わたしの姫君



 何をするでもなく、リュクスはただ茫然と立ち尽くしていた。

 ルシアが消えた空間を――時おりひらりと舞い落ちる花びらを、リュクスは惜しむように眺めている。

 背後では、聞き慣れた噴水の飛沫の音が絶え間なく続く。そのことが、なんだかとても悲しかった。もうルシアはいないのに、リュクスの周りの日常は何ひとつとして変わりはないのだ。

 もしかしたら、もう二度と会えないのかもしれない。

 そんな恐怖が、ルシアの誘いに頷きそうになった。本音を吐きだしてしまえば、何もかもを捨ててでも、ルシアと共にいられるのならよかった。けれど、自分の中に育ててきた「責任」という言葉が頭を縦に振らせなかったのだ。

 リュクスは泣きそうな笑顔を浮かべながら、自分自身を褒めた。よく耐えたと自分でも驚く。

 気がつけば、遠くの空が少しずつ白み始めていた。

 ルシアが去って、どれほどの時を過ごしたのだろう。

 もう花びらは跡形もなく消えている。風が流れた瞬間、懐かしい香りがしたのは、花の香りか、それともルシアの香りか。

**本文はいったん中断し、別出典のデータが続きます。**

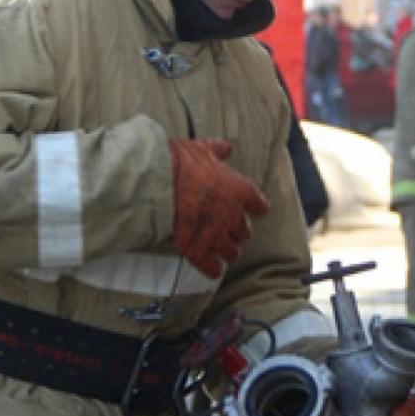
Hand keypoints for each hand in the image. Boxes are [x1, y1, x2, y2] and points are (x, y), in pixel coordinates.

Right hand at [169, 139, 270, 277]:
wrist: (155, 182)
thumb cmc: (179, 162)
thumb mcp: (201, 149)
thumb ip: (217, 150)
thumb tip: (228, 146)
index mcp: (239, 190)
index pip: (259, 205)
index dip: (256, 208)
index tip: (254, 209)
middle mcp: (232, 216)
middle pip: (245, 232)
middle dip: (238, 232)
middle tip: (230, 231)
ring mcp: (216, 235)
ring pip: (232, 252)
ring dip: (228, 251)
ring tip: (222, 250)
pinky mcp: (197, 250)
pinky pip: (212, 267)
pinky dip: (213, 269)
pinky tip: (212, 269)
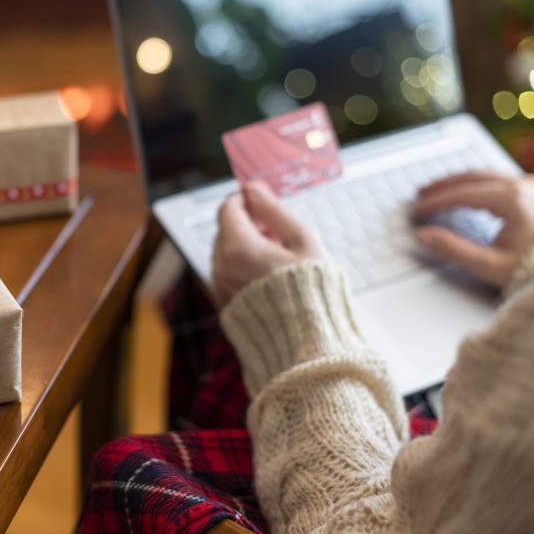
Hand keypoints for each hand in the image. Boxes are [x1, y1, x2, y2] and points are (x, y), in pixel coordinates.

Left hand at [212, 182, 325, 304]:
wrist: (307, 343)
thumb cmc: (313, 292)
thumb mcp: (303, 240)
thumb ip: (274, 211)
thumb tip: (254, 190)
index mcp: (238, 248)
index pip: (228, 208)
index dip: (246, 199)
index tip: (263, 200)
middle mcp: (222, 267)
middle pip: (226, 229)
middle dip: (249, 223)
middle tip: (279, 231)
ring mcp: (220, 287)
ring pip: (226, 251)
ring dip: (246, 244)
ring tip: (279, 255)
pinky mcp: (225, 303)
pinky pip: (227, 273)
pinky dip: (242, 265)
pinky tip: (269, 272)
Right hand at [413, 171, 533, 286]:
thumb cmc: (533, 268)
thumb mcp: (489, 264)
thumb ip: (453, 249)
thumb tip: (423, 236)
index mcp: (515, 200)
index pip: (463, 194)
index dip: (436, 201)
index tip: (417, 209)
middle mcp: (524, 186)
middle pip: (472, 177)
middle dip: (442, 186)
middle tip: (420, 196)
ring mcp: (530, 185)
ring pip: (484, 175)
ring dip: (457, 182)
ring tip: (435, 191)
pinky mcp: (533, 190)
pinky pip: (496, 179)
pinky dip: (473, 184)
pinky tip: (460, 191)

 そんなことを考えながら、無意識のうちに力強く握っていたこぶしを開いて目を見開く。手のひらから花びらが一枚、ひらひらと舞い落ちた。

 地面に落ち切ってしまう前に、慌てて掬いあげると、真っ赤な花びらをリュクスは自分の上着ポケットにそっとしまった。

 シーツの下にいるのが自分ではなく、動物のぬいぐるみだとそろそろ気付かれてもおかしくない時刻だろう。その前にそっと戻らなくてはいけない。日常からルシアが消えても、リュクスの日常は、変わらないのだから。

 リュクスは、消える瞬間のルシアの笑顔を思い浮かべながら、それでもゆっくりとした足取りで歩き出した。